Nalyvaiko led his men through Galicia, Volhynia, and Belarus. His cossacks and rebel Ukrainian peasants took the cities of Bratslav, Husiatyn, Bar, Lutsk, Kaniv, Cherkasy, and Slutsk, Babruisk, and Mahiliou in Belarus. It was in Lutsk where they killed the Polish nobility and the Catholic clergy.

In 1595 the Polish-Lithuanian Commonwealth dispatched Hetman Stanisław Żółkiewski and the royal army to end the rebellion. In response to this, Nalivaiko joined his forces with the Zaporozhian Cossack Hetman Hryhory Loboda but was forced to retreat to left-bank Ukraine, even after defeating the Poles at Bila Tserkva.

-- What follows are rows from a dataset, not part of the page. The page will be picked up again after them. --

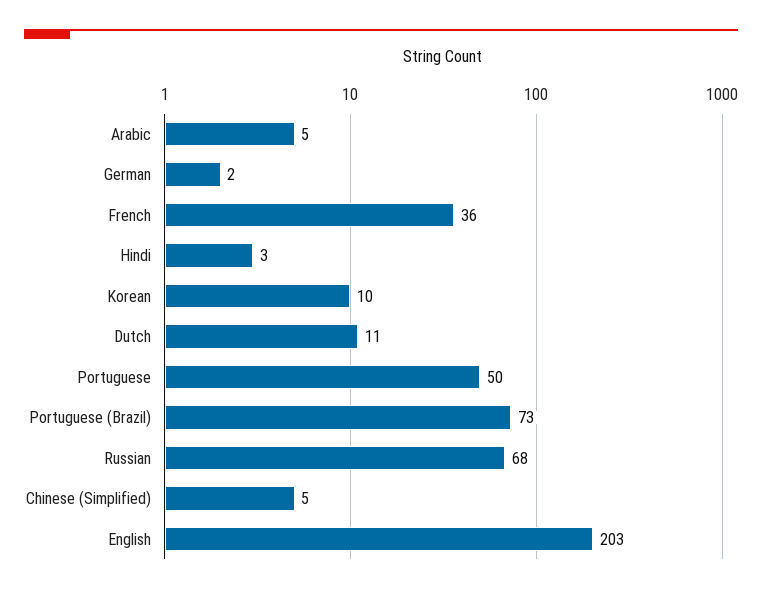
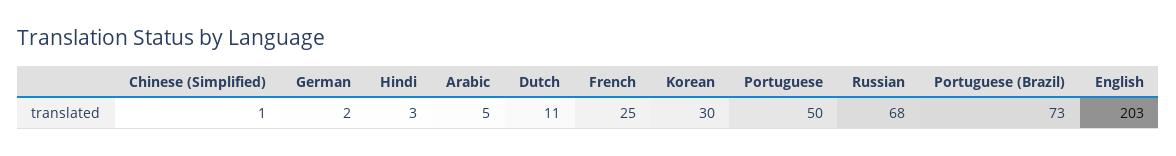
French: 36 -> 25
Korean: 10 -> 30
Chinese (Simplified): 5 -> 1

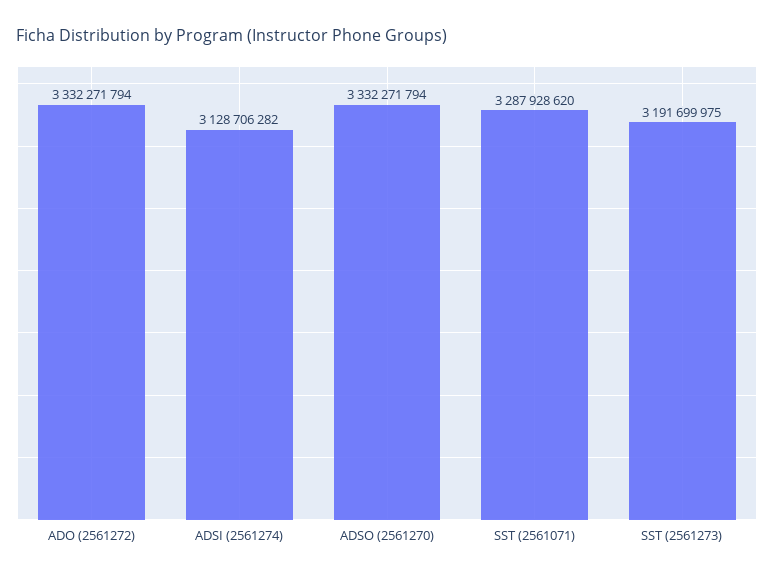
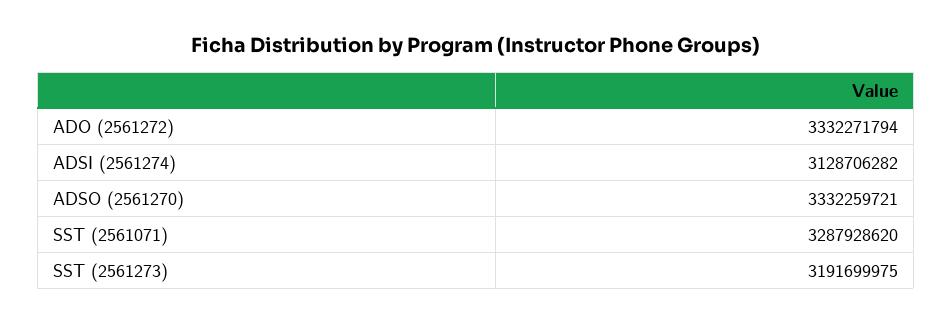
ADSO (2561270): 3332271794 -> 3332259721

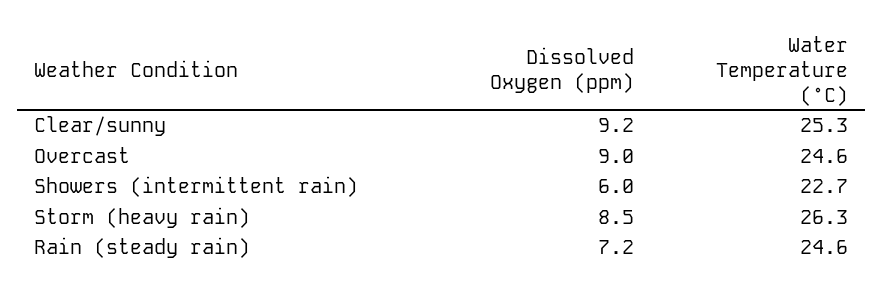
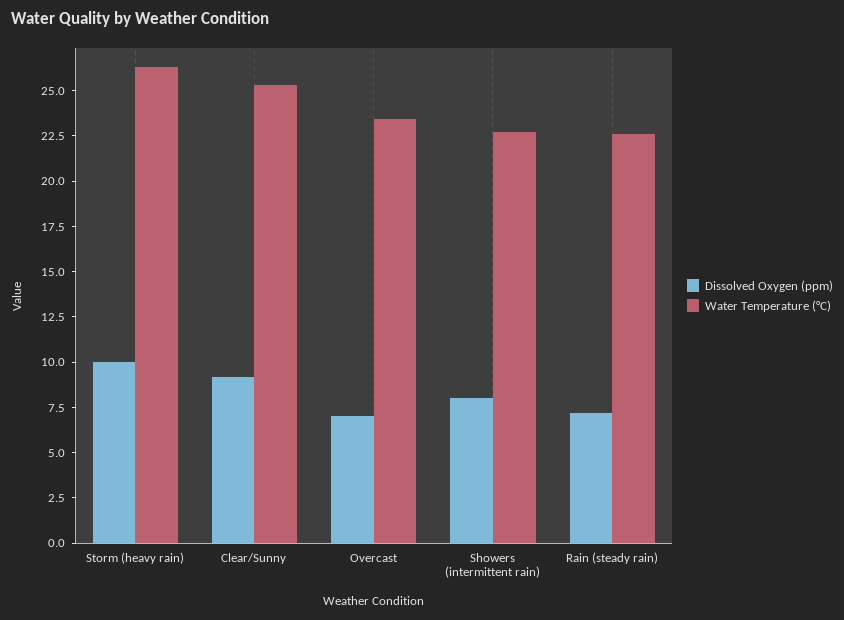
Dissolved Oxygen (ppm), Overcast: 9 -> 7
Water Temperature (°C), Overcast: 24.6 -> 23.5
Dissolved Oxygen (ppm), Showers (intermittent rain): 6 -> 8
Dissolved Oxygen (ppm), Storm (heavy rain): 8.5 -> 10
Water Temperature (°C), Rain (steady rain): 24.6 -> 22.5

On 26 May 1596 the cossacks were surrounded by the Polish force near Lubny. After two weeks of siege, there was unrest as the cossacks began to run out of food and water. Loboda was murdered, and on 7 July 1596 Nalyvaiko was handed over to the Poles, as a condition of surrender. After Nalyvaikos surrender the Poles killed the cossacks.

Nalyvaiko was brought to Warsaw, where he was tortured and quartered and put on public display. After the rebellion all Cossack lands were taken and given to the Polish magnates. Nalyvaiko became a legend and a hero of Ukrainian folk lore.